Making Music In Brooklyn: Tips and Tricks for Better Recording Sessions

When you’re a musician, there comes a time when you need to take your first steps into a recording studio, and this can be a scary experience for budding musicians trying to break into the industry. Brooklyn has a legacy for producing great bands and singers, but the music scene in this wonderful part of New York is more than the musicians it creates.

The thriving music scene boasts a host of record shops, venues, creativity, and studios. When you’re an emerging artist, a great Brooklyn recording studio is the perfect place to take your career to the next level, but how can you make the most of your recording sessions? Our guide will help navigate you through everything you need to know and do before you take those first steps into the studio.

Make A Plan


Whether it’s your first time in a recording studio or you’re an experienced musician, making a plan is essential for getting the most out of your session. Before you begin, sit down with the studio’s producer or engineer to talk about the record you want to make.

Having a proper plan will ensure you find the right tools to achieve the desired effect, and it will also help you determine how much time you will require to get everything done efficiently. This is also the perfect opportunity to inquire about any available resources, such as free drum kits, that could enhance your recording session. When you sit down with the producer or engineer, it will be the perfect time to not only create a plan but to go over any demos you have while discussing the expectations and rules you’ll have of each other.
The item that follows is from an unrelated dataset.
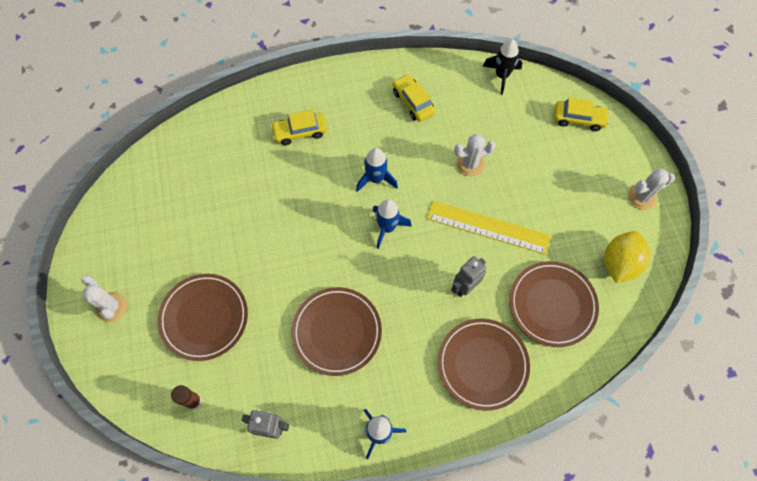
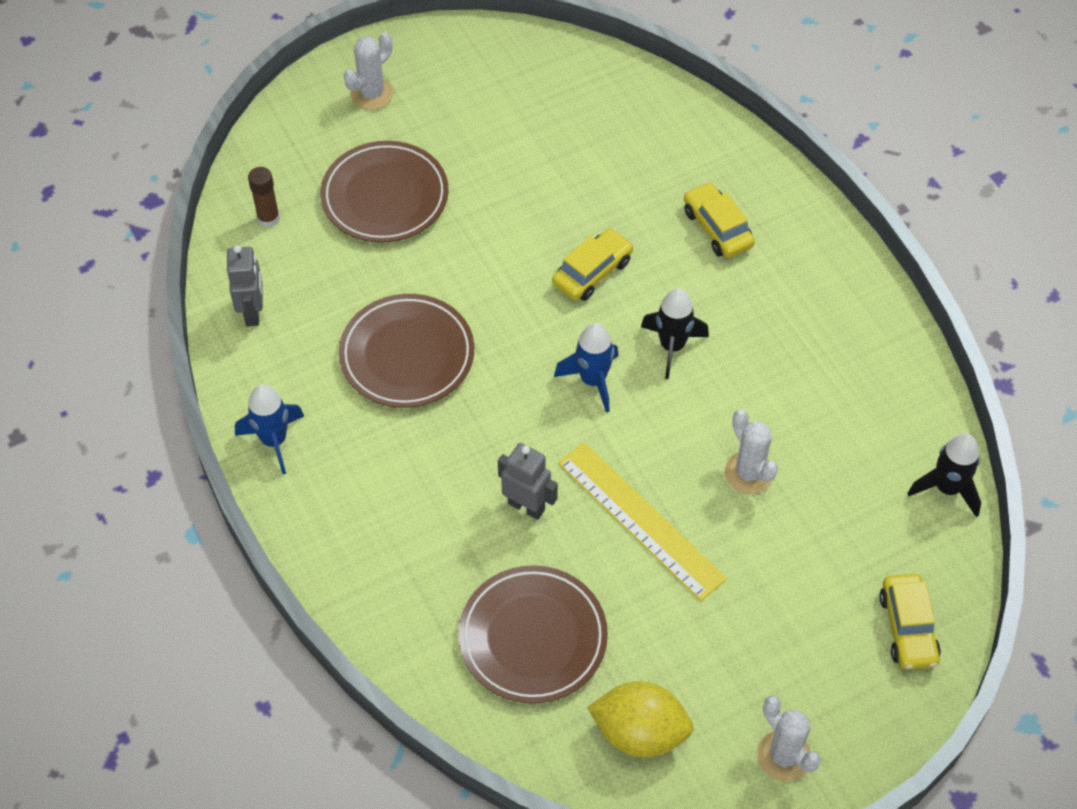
camera: 75 degrees right, 10 degrees down
blue rocket [356,148,398,192] -> black rocket [641,288,709,379]
yellow car [393,74,436,122] -> yellow car moved to [552,228,634,301]
yellow ruler [427,201,551,255] -> yellow ruler turned 45 degrees counterclockwise [558,442,727,601]
brown plate [438,318,530,411] -> none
Being on the same page with the recording studio is essential for creating a better session for everyone involved. For the perfect place in Brooklyn to begin your music studio journey, check out these Brooklyn recording studios from PIRATE.COM.

Be Prepared

Unless you have an unlimited budget, arriving at the studio prepared will go a long way to ensuring a smoother experience. Learn your songs down pat before you head to your studio session; this will lead to needing fewer takes in your session, which will mean you can get more done in less time.

Being prepared and utilizing your time effectively will provide you with an excellent opportunity to experiment with your creations which could be the difference between your record being good and being great.

Budget Appropriately


Appropriate budgeting should go without saying when you book time in a recording studio. Talk with the studio before you book to understand exactly how much time you will need and what it will cost. Some records require more time and will need more than one session to complete; others can be done in one night; if you’re not sure if the standard hour will be enough, having a conversation with the studio will provide you with expert advice on how to proceed.

Positive Thinking

It is crucial to remain positive when you make a record as things will go wrong or may not pan out in the way you hoped for; guitar strings may break mid-session, or you struggle to hit the same vocal notes you practiced at home.

These problems will be frustrating, but it’s vital that you don’t let them get you down. Some records are polished to perfection, but some of the best work out there have minor mistakes or imperfections that make them phenomenal.

The soul of your music will come from being human and accepting your mistakes as they happen. Use the chaos of mistakes as fuel to turn your record into something truly unique.

The Oblique Strategies


If you find yourself in need of inspiration or you’re struggling with a creative block, it may be time to consult the Oblique Strategies. These strategies were created by Brian Eno and Peter Schmidt as a way to combat creative dilemmas.

When you hit a creative block, you draw a card or series of cards and use the advice to approach the problem in a different way. Tackling a problematic situation from another point of view is a fantastic way to break through the creative block and get back to making your music.

Bring Homemade

If you’ve been experimenting at home or have created a few cool demos in advance of your recording session, don’t be afraid to bring those with you; they can be used as reference points or even included on the album. Practicing with home recording before a session in a professional studio is also a great way to save time, especially if you’re feeling the pressure to get the vocals or instruments just right.

With at-home practice, you’ll not only have the opportunity to plan out how you want the finished piece to sound, but you’ll be able to bring in unique art that can be included as bonus material on the record.

Use References


During your first time, it can be challenging to find the right words to express what you want; this could be a certain mood or a specific production technique. If there are particular artists that use methods you like or have a similar sound, bring them with you to help convey what you’re trying to create.

Remain Sober

It may seem obvious, but it is essential that you remain sober during your recording sessions. Many people get caught up in the Rock ‘N’ Roll culture and try to emulate it in every aspect of their music, but when you’re at a studio, you’re there to get a job done.

No studio wants to deal with a musician that can barely stand, let alone create music, and rendering yourself useless will only cost you money as well as waste everyone else’s time. Save the partying until you’ve captured the perfect record and have something to celebrate.

Avoid Overcrowding


It can be great to have your friends and family there to participate in your recording session to provide support or act as cheerleaders. Many of your loved ones may be excited and curious to see the inside of a recording studio for the first time. However, the reality is that creating a record takes time, focus, and concentration.

Having the studio full of people making noise or distractions will take away from that and possibly derail the entire session. Taking support is fine, but be mindful of who you take and how many people you bring with you.